We also oppose cuts in other safety net programs, including food stamps, home heating assistance, nutrition programs and help for the disabled and the homeless. As Vermont Senator Bernie Sanders pointed out, if those in Congress who wish to decimate the existing safety net, which provides a modicum of security for the elderly, the sick, the children and lower income people, are successful, “there is no question in my mind that many more thousands of men, women, and children will die.”
We believe it will take the united effort of the entire labor movement and its allies to turn back the drive by right wing forces, who are hell-bent on ramming through cuts in these programs, using the so-called Super Committee of 12 and compliant members of Congress to impose their will.
The overwhelming majority of Americans, according to all the polls, oppose such cuts. There is no justification for them, given the fact that there is plenty of money available to fund these programs from other sources, including ending the wars against Iraq and Afghanistan and bringing the war dollars home now, making the corporations and the wealthy pay their fair share, closing tax loopholes, rescinding the Bush tax cuts on the millionaires and billionaires, eliminating the cap on social security, and through other means that do not harm lower and middle income earners.

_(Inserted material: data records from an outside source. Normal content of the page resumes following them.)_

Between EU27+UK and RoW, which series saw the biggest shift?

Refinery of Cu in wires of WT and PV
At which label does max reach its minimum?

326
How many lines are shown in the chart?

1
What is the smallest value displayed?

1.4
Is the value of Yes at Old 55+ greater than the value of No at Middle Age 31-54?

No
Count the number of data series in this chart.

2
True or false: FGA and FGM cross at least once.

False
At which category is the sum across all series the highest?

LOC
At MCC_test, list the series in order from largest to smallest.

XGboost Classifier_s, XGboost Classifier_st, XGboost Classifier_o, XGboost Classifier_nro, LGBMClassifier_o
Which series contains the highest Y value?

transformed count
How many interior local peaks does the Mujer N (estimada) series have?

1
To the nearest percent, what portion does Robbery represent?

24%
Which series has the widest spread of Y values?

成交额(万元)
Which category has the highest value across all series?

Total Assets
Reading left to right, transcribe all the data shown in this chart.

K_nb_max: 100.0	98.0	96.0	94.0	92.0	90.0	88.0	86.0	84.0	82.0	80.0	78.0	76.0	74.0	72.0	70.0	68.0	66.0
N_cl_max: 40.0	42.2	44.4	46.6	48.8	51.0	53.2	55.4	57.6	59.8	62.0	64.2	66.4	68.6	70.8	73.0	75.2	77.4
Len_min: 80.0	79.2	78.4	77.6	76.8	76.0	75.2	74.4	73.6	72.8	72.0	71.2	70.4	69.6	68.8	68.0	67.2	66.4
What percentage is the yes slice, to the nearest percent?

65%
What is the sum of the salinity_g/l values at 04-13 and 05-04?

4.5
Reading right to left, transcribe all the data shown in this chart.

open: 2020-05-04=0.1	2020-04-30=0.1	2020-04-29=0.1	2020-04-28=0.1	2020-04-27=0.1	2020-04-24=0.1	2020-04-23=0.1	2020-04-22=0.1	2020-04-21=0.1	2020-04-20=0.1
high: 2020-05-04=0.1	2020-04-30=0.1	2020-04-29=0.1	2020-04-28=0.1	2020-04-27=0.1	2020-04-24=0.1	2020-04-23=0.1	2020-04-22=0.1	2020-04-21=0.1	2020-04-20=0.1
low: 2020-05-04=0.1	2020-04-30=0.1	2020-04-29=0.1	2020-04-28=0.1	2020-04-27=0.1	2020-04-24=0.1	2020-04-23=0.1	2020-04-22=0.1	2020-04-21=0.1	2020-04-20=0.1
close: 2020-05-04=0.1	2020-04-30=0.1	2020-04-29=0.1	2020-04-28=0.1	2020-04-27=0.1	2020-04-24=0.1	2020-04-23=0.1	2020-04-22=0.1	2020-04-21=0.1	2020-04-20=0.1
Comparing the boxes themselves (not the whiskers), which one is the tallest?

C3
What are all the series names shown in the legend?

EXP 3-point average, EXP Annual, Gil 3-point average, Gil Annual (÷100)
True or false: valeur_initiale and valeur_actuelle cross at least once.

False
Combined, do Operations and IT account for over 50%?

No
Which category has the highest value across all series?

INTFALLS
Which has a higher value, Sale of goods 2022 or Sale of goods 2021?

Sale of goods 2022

Our organization supports the call for nationally coordinated actions on a local level from Saturday, December 3, 2011 to Saturday, December 10, 2011, demanding “No Cuts!” in Social Security Medicare and Medicaid. If the labor movement and its allies were later to issue a call advancing the same demand—as we strongly urge—we would energetically throw all of our efforts into building that as the alternative, whatever the dates or scenario projected.